É verdade que "há quem ainda não saiba haver aqueles segundos mais de vida, condensados, que se ganham com o amor, o dar e o receber". Esses são os fracos e os frustrados que não sabem ser nem lutar "...contra todos os agentes destrutivos...", os que destroem o "melhor mármore que lhe cai nos braços", no gesto desequilibrado da deriva de si mesmos.

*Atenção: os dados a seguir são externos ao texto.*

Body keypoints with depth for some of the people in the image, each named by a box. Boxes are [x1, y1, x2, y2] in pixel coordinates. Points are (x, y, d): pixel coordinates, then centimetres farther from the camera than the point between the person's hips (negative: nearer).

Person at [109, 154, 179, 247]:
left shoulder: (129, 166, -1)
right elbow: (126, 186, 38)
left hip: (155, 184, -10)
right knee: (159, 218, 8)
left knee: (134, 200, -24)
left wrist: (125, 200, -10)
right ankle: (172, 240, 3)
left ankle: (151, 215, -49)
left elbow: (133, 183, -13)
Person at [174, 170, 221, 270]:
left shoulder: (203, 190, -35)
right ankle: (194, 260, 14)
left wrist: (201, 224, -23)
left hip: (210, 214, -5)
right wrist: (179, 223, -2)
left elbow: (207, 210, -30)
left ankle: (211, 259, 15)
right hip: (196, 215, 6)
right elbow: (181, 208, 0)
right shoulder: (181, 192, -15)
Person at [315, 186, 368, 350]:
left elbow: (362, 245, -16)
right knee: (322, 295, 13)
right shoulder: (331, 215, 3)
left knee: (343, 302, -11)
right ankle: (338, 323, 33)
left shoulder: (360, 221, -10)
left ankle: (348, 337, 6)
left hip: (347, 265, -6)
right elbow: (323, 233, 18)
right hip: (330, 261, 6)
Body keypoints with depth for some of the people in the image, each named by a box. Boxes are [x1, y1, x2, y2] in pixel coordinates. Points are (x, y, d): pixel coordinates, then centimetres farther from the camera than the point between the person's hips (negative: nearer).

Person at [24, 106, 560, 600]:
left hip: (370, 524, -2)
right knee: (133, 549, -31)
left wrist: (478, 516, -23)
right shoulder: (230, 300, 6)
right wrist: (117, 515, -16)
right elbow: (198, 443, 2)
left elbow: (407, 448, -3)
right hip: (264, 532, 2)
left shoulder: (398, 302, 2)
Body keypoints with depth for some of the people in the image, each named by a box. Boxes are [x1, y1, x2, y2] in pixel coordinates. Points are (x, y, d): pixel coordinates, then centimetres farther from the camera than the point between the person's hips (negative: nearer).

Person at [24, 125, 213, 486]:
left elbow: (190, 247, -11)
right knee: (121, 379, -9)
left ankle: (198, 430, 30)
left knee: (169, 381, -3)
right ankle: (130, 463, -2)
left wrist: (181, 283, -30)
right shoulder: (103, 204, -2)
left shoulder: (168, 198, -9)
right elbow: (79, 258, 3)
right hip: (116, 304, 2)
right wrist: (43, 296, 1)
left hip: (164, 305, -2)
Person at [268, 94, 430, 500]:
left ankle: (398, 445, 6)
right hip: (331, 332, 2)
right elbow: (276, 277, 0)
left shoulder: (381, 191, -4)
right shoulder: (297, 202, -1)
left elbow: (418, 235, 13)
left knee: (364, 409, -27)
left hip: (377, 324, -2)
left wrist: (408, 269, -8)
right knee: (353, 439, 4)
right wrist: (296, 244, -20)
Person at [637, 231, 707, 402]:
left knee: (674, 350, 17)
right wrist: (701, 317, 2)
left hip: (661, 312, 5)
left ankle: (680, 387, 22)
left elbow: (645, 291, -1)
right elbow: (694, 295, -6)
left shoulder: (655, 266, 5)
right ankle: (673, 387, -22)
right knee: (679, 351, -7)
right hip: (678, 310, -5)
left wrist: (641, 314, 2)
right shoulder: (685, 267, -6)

Obrigado pelo teu comentário. :)

Um beijo.

ic disse...

...e quando voltei a acordar, ela estava envolta num profundo sono de descanso que a finalmente o cansaço lhe tinha dado, sem me mexer e de olhos fechados percorri a sua face com a ponta dos dedos, descobrindo a textura da sua pele, os seus olhos, pestanas, a sua cicatriz, o seu nariz, seus lábios, sem parar e levemente a acordei. Perguntou-me, porque? Quero imprimir, nos meus dedos, a memória de ti, para que fiques tatuada dentro de mim. Mal ou bem, sentirei sempre os minutos, de um caminho de prazer, no qual, me fiz amor. Serei escultora?

;)

Always disse...

IC,

'tácteis'... recordo a palavra que procuraste para explicar o teu gosto por fixar estátuas em imagens(-poema) e leio estas outras palavras que condensam um momento de vida com a imortalidade de uma obra de arte na ponta dos dedos. Serás escultora? Que te diz a obra de arte? Sabes, pelo menos, criar arte através do olhar... uma fotografia, um poema, uma estátua com vida.